#### Task instructions
Within this material, find every line where the string "dana" appears, and copy it out.

#### Task material

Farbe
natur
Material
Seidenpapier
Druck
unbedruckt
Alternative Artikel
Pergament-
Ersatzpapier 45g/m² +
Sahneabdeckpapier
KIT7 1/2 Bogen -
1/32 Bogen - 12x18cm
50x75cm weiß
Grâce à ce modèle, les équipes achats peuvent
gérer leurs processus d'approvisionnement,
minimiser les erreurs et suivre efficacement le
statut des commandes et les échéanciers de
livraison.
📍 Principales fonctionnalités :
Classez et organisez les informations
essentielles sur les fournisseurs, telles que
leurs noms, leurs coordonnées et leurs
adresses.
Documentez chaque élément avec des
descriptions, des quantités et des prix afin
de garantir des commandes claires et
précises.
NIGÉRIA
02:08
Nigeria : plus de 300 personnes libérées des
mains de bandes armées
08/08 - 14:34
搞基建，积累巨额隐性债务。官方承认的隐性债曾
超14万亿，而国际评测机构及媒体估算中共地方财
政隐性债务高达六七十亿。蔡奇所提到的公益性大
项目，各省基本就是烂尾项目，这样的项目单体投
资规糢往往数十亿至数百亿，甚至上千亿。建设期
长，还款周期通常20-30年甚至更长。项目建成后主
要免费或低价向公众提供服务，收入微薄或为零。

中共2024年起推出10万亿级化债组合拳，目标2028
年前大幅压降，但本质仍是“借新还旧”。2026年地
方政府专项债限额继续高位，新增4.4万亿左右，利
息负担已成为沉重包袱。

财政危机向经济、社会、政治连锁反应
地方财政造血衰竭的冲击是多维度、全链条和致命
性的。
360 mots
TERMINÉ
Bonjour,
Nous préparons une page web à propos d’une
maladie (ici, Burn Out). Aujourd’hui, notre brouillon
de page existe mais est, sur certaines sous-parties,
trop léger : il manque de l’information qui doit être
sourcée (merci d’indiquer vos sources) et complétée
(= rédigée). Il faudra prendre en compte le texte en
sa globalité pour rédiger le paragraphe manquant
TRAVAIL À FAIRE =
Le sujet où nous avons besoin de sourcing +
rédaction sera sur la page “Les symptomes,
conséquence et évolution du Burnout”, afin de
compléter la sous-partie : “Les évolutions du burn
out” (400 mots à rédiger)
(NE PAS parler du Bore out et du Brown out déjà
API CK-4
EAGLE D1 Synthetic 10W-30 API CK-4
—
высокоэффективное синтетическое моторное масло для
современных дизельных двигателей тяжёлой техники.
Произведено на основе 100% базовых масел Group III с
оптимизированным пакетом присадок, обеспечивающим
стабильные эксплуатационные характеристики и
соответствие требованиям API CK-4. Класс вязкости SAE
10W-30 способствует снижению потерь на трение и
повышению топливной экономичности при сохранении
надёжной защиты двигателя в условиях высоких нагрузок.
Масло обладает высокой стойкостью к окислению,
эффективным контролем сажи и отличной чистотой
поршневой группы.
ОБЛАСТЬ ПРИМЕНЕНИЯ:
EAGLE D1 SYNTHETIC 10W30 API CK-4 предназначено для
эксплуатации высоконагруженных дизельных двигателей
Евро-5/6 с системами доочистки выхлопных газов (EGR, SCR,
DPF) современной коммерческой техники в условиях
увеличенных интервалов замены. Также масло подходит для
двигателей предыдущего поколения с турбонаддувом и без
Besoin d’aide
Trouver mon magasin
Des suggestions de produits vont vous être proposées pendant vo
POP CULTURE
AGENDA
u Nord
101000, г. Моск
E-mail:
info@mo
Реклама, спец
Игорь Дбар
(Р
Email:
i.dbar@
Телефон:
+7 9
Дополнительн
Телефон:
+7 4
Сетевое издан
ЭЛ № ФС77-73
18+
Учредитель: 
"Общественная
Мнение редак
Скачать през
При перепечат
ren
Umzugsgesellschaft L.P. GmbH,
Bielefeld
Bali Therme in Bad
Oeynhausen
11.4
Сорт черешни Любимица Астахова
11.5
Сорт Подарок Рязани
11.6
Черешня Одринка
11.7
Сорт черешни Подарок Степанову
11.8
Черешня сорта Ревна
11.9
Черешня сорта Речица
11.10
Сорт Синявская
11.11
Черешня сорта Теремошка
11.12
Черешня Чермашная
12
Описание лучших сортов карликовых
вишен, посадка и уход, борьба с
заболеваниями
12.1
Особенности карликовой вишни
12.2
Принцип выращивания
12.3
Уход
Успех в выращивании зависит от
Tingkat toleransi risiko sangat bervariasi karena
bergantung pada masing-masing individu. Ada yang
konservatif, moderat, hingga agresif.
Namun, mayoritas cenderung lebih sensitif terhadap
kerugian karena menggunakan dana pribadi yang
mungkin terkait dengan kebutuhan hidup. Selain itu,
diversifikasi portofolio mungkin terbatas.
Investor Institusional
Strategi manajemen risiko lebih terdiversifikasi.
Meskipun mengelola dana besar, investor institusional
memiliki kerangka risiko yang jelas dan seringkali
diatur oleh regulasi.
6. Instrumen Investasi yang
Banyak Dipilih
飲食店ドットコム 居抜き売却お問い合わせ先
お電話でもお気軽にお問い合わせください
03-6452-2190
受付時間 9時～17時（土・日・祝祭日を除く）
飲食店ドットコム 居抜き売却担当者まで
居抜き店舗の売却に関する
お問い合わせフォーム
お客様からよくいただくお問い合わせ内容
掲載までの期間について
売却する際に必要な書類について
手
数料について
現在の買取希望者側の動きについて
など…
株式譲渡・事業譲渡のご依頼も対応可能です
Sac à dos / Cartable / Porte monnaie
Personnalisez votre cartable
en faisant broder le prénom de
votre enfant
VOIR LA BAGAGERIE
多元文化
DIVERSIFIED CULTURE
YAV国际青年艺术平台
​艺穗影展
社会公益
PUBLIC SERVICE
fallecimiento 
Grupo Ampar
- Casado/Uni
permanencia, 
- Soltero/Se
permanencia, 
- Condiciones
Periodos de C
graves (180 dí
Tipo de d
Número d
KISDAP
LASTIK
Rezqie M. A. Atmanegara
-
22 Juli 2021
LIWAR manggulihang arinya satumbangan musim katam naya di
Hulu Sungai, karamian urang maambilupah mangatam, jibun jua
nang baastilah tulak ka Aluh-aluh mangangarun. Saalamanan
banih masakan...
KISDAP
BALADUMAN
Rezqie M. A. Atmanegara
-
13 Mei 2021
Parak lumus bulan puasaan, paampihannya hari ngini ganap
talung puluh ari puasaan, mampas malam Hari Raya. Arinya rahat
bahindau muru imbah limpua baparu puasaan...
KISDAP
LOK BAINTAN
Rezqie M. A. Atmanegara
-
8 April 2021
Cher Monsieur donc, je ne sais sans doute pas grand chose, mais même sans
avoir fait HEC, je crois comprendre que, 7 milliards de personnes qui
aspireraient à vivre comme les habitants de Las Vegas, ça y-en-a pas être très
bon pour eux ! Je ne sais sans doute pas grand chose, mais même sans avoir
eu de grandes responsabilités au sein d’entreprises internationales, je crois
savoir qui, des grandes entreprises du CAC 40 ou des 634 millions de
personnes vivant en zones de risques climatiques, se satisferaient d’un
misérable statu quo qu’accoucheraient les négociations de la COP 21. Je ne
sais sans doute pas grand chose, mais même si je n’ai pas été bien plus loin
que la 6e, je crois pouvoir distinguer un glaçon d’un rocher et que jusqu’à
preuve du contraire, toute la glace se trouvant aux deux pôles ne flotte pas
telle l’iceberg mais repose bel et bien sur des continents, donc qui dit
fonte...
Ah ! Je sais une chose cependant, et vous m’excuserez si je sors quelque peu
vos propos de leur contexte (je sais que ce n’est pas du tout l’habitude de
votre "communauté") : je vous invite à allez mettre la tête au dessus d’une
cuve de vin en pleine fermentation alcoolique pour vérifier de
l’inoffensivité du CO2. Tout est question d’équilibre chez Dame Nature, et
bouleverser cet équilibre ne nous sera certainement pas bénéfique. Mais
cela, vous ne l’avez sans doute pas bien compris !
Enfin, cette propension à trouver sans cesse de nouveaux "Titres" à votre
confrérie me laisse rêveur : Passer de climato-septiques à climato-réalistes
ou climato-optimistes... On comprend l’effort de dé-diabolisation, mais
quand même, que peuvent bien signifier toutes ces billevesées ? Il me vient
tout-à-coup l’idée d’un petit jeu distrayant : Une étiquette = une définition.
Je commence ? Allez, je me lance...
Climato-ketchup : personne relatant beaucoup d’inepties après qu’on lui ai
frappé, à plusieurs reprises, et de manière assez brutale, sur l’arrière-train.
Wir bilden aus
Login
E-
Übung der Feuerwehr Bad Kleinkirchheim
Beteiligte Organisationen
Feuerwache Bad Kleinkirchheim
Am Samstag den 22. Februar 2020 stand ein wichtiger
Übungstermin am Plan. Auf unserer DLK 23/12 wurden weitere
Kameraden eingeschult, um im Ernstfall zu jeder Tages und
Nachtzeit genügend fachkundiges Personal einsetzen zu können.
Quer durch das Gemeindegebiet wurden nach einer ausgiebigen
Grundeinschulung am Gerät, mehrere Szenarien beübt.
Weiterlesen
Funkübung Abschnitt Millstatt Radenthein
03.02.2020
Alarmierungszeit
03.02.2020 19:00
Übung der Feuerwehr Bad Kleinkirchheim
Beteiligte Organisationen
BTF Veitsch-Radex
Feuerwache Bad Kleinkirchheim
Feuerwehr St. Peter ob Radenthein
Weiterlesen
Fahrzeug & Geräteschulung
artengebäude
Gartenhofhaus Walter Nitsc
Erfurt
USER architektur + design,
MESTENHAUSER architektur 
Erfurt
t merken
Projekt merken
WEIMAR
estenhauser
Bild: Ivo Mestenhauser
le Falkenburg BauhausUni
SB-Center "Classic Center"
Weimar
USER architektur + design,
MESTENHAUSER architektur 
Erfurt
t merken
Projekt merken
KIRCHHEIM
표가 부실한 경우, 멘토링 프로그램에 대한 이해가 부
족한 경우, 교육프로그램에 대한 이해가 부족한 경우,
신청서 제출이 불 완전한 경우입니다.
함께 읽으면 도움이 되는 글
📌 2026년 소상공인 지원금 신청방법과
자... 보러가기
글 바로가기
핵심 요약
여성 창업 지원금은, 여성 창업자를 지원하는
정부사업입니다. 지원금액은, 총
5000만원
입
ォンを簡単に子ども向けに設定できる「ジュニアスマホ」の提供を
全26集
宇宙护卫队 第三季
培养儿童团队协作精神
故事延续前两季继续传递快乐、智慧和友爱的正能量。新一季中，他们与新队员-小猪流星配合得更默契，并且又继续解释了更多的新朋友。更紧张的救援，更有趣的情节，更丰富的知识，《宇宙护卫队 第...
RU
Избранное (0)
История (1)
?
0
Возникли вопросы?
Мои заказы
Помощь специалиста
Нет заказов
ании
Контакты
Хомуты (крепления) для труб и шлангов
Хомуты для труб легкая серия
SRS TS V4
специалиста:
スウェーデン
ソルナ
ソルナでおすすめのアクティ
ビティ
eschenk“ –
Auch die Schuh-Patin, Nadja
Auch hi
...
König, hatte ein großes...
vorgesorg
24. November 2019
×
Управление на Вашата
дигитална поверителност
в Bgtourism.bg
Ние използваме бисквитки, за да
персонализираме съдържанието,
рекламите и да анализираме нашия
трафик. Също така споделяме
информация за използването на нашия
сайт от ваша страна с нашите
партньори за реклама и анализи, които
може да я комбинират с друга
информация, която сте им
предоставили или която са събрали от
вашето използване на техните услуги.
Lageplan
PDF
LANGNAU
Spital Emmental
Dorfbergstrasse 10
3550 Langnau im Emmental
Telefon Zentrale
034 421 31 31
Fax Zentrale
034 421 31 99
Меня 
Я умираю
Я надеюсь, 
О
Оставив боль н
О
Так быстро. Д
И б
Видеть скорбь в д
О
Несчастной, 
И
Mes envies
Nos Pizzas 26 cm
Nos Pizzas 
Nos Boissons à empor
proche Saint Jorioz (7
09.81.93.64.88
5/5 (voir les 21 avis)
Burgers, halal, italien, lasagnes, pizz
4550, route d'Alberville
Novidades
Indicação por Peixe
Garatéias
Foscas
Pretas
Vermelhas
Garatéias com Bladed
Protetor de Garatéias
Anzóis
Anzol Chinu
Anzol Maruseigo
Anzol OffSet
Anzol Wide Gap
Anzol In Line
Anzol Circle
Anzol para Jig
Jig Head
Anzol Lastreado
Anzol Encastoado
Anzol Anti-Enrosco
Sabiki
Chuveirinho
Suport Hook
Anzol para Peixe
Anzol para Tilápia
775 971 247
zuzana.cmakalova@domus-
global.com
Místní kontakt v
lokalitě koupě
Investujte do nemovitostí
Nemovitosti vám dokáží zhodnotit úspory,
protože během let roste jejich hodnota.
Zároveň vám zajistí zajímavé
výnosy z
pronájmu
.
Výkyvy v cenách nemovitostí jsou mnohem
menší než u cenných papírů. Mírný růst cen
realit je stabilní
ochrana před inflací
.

#### Answer to the exercise
kerugian karena menggunakan dana pribadi yang
Meskipun mengelola dana besar, investor institusional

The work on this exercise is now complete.